Resolved issues

The current release of the product resolves these issues. For a list of issues fixed in earlier releases, see the Release Notes for the specific release.

Note: The resolved issues cover all management platforms.


Reference Resolution
1192753 Groups with duplicate rules in the Host IPS Catalog now successfully migrate to the Firewall Catalog.
1196358 McAfee Host IPS Trusted Network policies that contain Internet Protocol version 6 subnets now correctly migrate to the Endpoint Security policy.


Reference Resolution
1191919 You can now configure the event database size from 50–999 MB.
1195840 Self Protection events now report the correct product version to McAfee ePO by correctly storing and retrieving information from the registry.
1198960 An Endpoint Security installation no longer fails in the presence of McAfee Drive Encryption due to an inability to write to HKEY_CURRENT_USER\Software\McAfee\Endpoint\Common\BusinessoBjectRegistry\SystemInfo\.
1199374 A Windows system restore no longer fails on systems where Endpoint Security is installed.

TIC log no longer stops when Adaptive Threat Protection debug logging is enabled.

LoggerBL.xml is updated in the installer and always overwrites the file on the system. This means that logger settings are replaced by defaults until policy enforcement returns the configured settings.

1210456 Endpoint Security now successfully deploys installation, patch, and hotfix packages when they are in the same McAfee ePO repository.

Threat Prevention

Reference Resolution
1181771 Windows systems no longer periodically show the Windows Action Center prompt to enable McAfee security software.
1182718 On-demand scans now successfully work with exclusions for potentially unwanted program.
1191580 dllhost.exe no longer crashes after deploying a Sysprep image or performing a Cortana search on a Windows 10 Creators Update system when Exploit Prevention is enabled.
1191719 An update to network file caching now prevents a printing delay.
1193467 McShield.exe no longer consumes high CPU.
1194014 McShield.exe no longer experiences high CPU when opening applications.
1197122 The Threat Prevention installer no longer removes IBM Lotus Notes version 9 when upgrading to Endpoint Security.
1198993 Quarantine items with invalid time values no longer cause Threat Prevention to crash, and Threat Prevention now appears in the Endpoint Security Client About window.
1204316 The correct AMCore content version now appears in the Endpoint Security Client and McAfee ePO after an update.
1204416 McShield.exe no longer consumes high CPU when saving policies.
1205489 Installation of Endpoint Security 10.5.1 Hotfix 2 from the command line no longer fails on the first attempt.
1209107 The Event Manager now deletes corrupted event database files and replaces them with new event database files.
1211550 Exploit Prevention Content updates no longer overwrite customized rules in the Application Protection Rules policy.
1215606 Websense services now successfully start after a system restart with Endpoint Security installed.


Reference Resolution
1184449 Endpoint Security Firewall now correctly starts after a system restart with a correct state and no longer blocks packets when the Firewall was disabled from the context menu before restarting.
1188069 Only one instance of a location now appears in the Firewall Catalog, regardless of how many groups contain the location.
1190907 Location Aware Groups now successfully work with Big IP VPN tunnels.
1193034 Firewall rules from the Policy Catalog now correctly function when added to subsequent groups in a Firewall policy.
1194924 Endpoint Security Firewall no longer blocks the process when process IDs are not returned from Firecore and successfully continues to the next rule.
1195190 A thread no longer hangs in Endpoint Security Firewall, which prevented it from applying policies.
1198251 Location Aware Groups now correctly function on systems with two Ethernet adapters.

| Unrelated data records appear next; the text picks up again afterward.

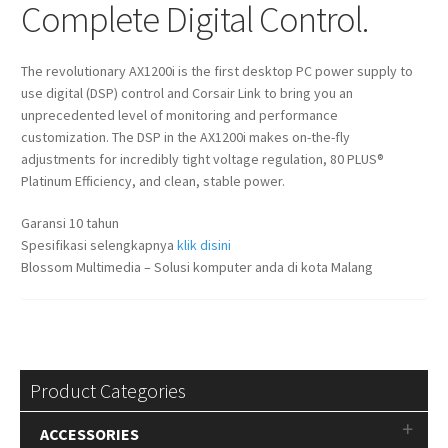
Complete Digital Control.
The revolutionary AX1200i is the first desktop PC power supply to
use digital (DSP) control and Corsair Link to bring you an
unprecedented level of monitoring and performance
customization. The DSP in the AX1200i makes on-the-fly
adjustments for incredibly tight voltage regulation, 80 PLUS®
Platinum Efficiency, and clean, stable power.
Garansi 10 tahun
Spesifikasi selengkapnya
klik disini
Blossom Multimedia – Solusi komputer anda di kota Malang
Product Categories
ACCESSORIES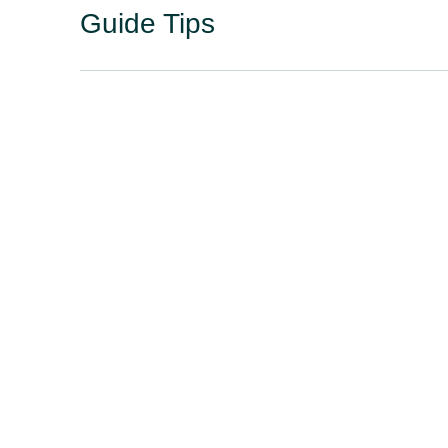
Guide Tips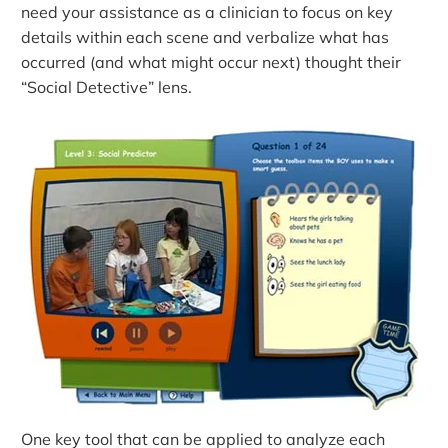
need your assistance as a clinician to focus on key
details within each scene and verbalize what has
occurred (and what might occur next) thought their
“Social Detective” lens.
One key tool that can be applied to analyze each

Location Aware Groups function with IP addresses that are defined in the registry and no longer cause mfefw.exe to consume high CPU.

The number of matching locations no longer increases with every policy enforcement. To reduce the number of locations, disable the Retain existing user-added rules and Adaptive mode rules when this policy is enforced setting in the Firewall Options policy.

1200295 Domain reachability now successfully connects with the alias domain in configurations where the server couldn't download certificates from the Endpoint Security Client.
1204936 Mfefw.exe no longer experiences sustained high CPU.

Adaptive Threat Protection

Reference Resolution
1199556 Files marked as Known Trusted by Enterprise Reputation are no longer processed by Dynamic Application Containment (DAC) rules.
1199945 Adaptive Threat Protection no longer submits erroneous application and DLL telemetry to the Threat Intelligence Exchange (TIE) server when that telemetry was already sent.
1201425 DAC no longer blocks trusted files when the files are opened from a UNC path.
1205806 Adaptive Threat Protection no longer blocks files marked as Known Trusted by Enterprise Reputation.

Web Control

Reference Resolution
1181847 Web Control no longer enforces empty user-based policies for domain users when no Policy Assignment Rules are configured in McAfee ePO.
1186850 The mfeavfk driver is now in a correct state after installing Endpoint Security, and installed components now correctly appear in McAfee ePO reports.